▶ _Source text_
▬▬▬▬▬▬

Posted: Fri Apr 24, 2009 3:28 am
by mattpointblank
Thanks guys.
Josh: That approach seems a little complex for me - I'm still getting to grips with objects themselves right now, let alone interfaces... I hear you about the query stuff, but I prefer the idea of running a single query then breaking it into separate arrays of filtered content, so I can reuse these on other parts of the site and format them more specifically as well.
astions: I tried that code and got:
Fatal error: Cannot use object of type review as array in /dev/functions.php(126) : runtime-created function on line 2
I'm running the function on the results returned by this method:
Code: Select all
public function getAllReviews()
{
$allReviews = array();
foreach($this->articles as $id=>$article) {
$allReviews[$id] = $article;
}
return $allReviews;
}
Re: Starting out with OOP - arrays of objects?
Posted: Fri Apr 24, 2009 4:09 am
by josh
mattpointblank wrote:Josh: That approach seems a little complex for me - I'm still getting to grips with objects themselves right now, let alone interfaces... I hear you about the query stuff, but I prefer the idea of running a single query then breaking it into separate arrays of filtered content, so I can reuse these on other parts of the site and format them more specifically as well.

▬▬▬▬▬▬

▶ _Problem to solve_
Please carry the forum thread on arrays of objects in PHP forward from its last line.

▶ _Data section_

▬▬▬▬▬▬

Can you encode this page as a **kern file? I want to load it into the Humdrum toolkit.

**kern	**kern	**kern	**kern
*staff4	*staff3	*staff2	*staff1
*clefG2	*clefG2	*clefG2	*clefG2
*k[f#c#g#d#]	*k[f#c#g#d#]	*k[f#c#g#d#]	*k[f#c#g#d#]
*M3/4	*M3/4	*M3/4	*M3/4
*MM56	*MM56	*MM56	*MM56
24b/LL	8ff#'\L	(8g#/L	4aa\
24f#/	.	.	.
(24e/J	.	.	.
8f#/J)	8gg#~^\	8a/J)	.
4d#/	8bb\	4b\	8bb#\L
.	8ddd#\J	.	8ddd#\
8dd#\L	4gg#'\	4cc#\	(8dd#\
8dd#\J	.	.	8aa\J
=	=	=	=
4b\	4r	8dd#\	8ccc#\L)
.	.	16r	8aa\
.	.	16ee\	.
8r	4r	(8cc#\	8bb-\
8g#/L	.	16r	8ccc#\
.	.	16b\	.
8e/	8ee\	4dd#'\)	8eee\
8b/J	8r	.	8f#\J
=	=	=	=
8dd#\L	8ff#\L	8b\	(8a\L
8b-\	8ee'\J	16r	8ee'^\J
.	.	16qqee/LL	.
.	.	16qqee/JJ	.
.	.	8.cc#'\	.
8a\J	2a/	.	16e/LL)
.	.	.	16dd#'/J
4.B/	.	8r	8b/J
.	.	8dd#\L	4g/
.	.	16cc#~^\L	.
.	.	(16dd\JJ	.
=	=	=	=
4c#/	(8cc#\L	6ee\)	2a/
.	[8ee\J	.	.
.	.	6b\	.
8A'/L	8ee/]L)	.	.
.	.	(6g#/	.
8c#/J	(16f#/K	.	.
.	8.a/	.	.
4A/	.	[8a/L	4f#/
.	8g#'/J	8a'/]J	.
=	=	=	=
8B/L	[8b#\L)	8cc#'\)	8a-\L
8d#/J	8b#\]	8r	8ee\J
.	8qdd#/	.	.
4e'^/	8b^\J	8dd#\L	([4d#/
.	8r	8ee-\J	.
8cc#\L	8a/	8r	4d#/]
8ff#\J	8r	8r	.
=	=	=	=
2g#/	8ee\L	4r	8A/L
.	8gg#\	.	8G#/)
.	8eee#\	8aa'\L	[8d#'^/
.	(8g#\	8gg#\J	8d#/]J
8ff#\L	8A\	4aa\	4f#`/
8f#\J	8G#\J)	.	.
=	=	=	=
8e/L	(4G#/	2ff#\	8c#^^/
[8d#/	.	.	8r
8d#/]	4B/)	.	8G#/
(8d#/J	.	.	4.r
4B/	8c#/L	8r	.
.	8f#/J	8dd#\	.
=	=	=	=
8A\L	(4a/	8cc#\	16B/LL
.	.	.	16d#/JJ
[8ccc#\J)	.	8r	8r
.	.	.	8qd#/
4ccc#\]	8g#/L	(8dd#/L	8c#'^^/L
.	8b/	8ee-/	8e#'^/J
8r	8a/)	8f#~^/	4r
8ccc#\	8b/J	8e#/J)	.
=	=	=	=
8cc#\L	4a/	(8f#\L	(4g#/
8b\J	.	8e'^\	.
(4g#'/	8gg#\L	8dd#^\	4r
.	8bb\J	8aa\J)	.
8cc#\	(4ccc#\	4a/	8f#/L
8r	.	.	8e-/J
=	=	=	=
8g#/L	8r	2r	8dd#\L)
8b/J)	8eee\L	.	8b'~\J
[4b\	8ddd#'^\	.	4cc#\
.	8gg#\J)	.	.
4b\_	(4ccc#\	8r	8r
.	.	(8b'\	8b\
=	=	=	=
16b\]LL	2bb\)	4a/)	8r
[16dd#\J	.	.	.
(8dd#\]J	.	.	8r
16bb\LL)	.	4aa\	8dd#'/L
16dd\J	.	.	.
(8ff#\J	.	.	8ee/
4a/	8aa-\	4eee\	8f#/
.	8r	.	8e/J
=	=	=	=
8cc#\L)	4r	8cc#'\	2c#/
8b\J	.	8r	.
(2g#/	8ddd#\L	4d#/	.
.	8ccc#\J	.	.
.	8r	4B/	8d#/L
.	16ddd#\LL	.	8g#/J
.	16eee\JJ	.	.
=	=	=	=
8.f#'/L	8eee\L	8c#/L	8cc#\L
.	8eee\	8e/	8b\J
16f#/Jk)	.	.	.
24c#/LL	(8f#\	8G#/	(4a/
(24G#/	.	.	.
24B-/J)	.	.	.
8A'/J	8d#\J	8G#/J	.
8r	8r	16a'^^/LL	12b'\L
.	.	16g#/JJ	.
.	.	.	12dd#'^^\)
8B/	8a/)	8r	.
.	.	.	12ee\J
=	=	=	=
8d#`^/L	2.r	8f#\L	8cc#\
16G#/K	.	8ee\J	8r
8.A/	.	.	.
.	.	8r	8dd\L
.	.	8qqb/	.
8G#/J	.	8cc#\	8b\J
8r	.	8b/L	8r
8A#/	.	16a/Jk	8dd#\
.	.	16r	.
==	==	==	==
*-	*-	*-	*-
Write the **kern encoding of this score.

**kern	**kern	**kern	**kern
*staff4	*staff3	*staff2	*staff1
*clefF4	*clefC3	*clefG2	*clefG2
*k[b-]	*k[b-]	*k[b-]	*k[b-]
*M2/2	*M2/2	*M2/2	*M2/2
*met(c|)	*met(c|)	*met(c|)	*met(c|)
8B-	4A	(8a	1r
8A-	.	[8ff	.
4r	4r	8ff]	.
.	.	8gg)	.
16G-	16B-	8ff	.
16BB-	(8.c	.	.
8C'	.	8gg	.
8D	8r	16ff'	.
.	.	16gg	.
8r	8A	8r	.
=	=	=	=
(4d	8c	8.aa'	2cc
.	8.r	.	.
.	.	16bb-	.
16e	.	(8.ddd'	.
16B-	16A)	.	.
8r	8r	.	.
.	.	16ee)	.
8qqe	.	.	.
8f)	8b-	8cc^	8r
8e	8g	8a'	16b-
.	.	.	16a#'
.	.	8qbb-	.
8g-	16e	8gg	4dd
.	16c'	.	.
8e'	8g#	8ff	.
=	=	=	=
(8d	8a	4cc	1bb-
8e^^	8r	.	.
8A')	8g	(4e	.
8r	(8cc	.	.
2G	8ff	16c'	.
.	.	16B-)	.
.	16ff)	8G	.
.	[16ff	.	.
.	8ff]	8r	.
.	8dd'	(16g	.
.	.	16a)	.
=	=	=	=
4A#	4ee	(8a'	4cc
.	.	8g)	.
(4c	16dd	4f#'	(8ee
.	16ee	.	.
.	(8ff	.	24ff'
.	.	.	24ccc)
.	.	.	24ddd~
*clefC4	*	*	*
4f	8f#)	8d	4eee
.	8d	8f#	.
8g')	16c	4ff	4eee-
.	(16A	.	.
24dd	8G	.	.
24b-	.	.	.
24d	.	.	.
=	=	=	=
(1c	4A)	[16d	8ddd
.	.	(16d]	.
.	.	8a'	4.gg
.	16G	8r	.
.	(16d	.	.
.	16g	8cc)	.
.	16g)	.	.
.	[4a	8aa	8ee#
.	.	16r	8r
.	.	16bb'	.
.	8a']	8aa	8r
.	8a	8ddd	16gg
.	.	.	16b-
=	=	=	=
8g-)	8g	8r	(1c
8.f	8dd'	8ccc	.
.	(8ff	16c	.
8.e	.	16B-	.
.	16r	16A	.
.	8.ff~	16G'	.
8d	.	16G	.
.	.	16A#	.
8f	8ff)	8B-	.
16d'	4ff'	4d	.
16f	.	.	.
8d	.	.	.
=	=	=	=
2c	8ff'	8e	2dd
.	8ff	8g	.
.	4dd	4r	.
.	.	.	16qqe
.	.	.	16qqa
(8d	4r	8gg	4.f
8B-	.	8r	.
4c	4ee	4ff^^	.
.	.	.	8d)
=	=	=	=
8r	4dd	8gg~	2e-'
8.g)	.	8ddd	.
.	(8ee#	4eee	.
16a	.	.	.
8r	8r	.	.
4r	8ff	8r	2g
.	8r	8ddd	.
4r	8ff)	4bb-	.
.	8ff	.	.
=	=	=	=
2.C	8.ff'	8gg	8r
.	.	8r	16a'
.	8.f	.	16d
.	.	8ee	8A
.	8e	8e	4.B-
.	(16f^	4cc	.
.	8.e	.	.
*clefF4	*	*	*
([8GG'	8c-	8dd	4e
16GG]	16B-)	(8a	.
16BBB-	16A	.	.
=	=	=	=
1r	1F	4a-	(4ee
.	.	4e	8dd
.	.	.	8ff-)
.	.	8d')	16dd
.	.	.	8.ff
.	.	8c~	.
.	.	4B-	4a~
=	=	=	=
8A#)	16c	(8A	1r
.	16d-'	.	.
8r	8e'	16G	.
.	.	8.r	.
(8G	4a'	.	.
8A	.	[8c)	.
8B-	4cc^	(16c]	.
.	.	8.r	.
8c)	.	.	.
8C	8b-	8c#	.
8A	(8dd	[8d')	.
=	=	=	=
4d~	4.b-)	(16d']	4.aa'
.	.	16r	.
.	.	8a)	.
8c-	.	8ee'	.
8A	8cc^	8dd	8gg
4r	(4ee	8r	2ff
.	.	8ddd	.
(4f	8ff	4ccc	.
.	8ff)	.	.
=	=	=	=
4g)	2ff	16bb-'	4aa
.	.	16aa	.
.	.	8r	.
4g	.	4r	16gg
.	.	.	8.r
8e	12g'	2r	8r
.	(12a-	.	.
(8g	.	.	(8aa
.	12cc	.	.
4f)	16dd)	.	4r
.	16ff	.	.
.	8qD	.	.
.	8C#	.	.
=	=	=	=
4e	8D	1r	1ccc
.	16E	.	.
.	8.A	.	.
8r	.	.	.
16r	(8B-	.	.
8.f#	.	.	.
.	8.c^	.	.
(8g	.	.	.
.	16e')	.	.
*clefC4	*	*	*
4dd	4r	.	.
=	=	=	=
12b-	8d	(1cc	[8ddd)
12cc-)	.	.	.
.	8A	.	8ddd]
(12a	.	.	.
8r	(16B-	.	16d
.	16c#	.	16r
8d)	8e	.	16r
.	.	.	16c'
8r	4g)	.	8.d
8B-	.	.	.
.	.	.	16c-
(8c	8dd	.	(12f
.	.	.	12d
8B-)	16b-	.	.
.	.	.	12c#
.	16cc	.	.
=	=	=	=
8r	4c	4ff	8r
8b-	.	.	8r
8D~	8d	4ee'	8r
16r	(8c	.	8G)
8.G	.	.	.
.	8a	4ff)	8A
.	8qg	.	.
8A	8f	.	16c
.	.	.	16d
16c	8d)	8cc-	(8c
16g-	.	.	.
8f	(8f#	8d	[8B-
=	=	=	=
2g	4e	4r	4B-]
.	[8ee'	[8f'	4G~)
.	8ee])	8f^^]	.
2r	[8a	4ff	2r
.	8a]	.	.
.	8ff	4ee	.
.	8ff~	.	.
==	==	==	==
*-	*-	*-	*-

▬▬▬▬▬▬

▶ _Exercise answer_
The point of OOP is that your code should only care about the interface, not the implementation. If there is a method to get each collection, what does it matter if behind the scenes the data is loaded in separate steps or all at once, all your code should care about is that it calls each method and it gets the data back that it needs. Perhaps your constructor could load the data and various methods could return subsets of that data.
Re: Starting out with OOP - arrays of objects?
Posted: Fri Apr 24, 2009 12:27 pm
by Benjamin
mattpointblank wrote:
Fatal error: Cannot use object of type review as array in /dev/functions.php(126) : runtime-created function on line 2
Yeah, it actually needs to be a multidimensional array, not an array of objects.